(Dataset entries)
──────────
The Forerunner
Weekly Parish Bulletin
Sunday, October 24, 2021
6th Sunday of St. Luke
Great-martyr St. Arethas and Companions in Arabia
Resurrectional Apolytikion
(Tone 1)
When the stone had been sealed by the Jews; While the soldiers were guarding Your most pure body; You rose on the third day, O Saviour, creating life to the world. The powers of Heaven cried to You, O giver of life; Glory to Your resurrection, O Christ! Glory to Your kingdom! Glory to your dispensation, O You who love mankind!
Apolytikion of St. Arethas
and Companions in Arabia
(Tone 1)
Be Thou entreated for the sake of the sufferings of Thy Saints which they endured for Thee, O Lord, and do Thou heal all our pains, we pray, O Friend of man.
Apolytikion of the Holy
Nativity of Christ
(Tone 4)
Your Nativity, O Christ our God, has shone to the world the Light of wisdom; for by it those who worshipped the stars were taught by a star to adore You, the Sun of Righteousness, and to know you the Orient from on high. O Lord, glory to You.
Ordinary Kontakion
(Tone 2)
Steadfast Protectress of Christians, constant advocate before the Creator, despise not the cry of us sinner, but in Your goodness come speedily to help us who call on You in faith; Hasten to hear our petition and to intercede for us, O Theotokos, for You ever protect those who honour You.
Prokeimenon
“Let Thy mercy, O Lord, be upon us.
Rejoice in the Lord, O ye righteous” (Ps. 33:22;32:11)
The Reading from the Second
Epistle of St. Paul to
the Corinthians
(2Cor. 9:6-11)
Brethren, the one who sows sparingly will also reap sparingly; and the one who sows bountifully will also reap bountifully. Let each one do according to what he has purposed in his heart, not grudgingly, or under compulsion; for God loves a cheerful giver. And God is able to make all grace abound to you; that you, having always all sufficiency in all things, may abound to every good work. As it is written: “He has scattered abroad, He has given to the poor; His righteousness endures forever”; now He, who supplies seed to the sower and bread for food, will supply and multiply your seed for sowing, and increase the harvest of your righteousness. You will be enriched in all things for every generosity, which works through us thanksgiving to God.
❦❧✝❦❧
──────────
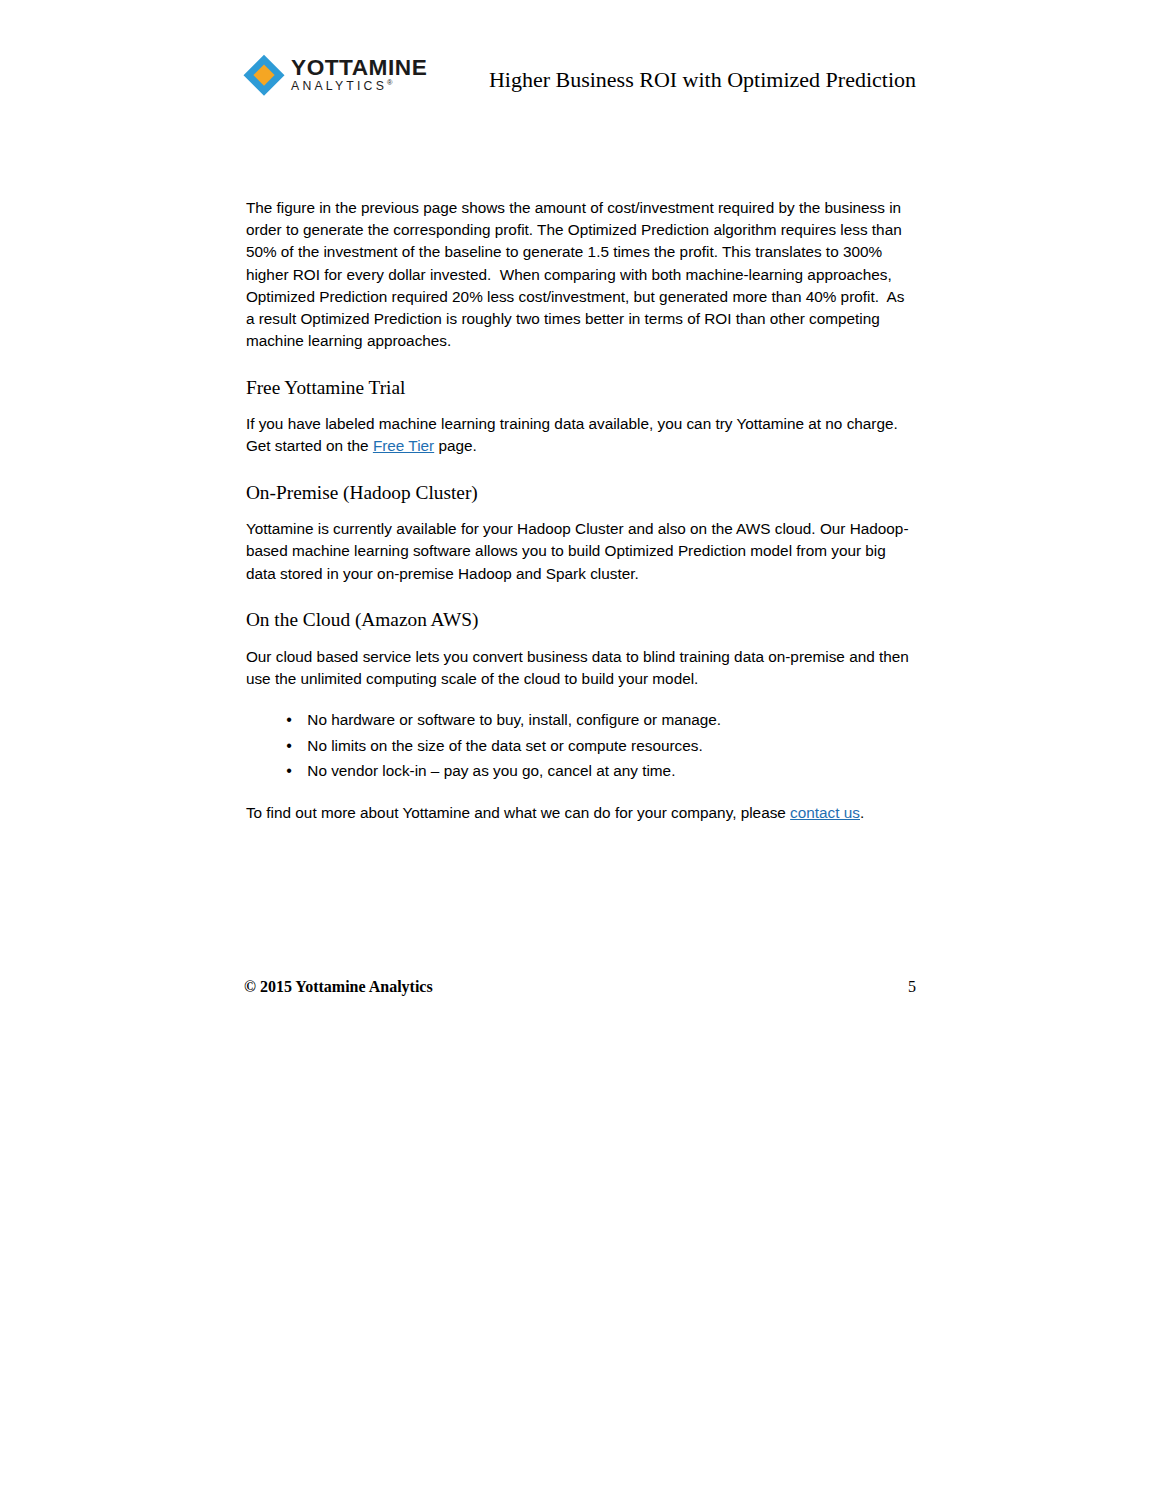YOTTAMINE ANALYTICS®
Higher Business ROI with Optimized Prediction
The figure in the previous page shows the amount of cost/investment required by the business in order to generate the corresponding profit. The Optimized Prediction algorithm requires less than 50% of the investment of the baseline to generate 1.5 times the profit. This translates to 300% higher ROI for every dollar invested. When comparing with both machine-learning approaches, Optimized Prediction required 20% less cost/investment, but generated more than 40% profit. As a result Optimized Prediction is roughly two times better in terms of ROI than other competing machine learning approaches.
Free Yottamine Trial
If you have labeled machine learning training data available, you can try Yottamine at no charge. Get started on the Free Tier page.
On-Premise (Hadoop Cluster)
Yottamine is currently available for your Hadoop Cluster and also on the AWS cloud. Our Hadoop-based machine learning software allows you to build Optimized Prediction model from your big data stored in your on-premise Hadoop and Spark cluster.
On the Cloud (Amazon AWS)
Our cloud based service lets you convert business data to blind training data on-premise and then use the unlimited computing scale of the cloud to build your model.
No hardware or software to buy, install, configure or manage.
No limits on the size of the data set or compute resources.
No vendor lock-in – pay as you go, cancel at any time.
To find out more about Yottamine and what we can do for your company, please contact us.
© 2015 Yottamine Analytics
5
──────────
WHAT THE TASK ASKS »
Return every line of the records in which the word "Cluster" is found.

FINISHED TASK »
On-Premise (Hadoop Cluster)
Yottamine is currently available for your Hadoop Cluster and also on the AWS cloud. Our Hadoop-based machine learning software allows you to build Optimized Prediction model from your big data stored in your on-premise Hadoop and Spark cluster.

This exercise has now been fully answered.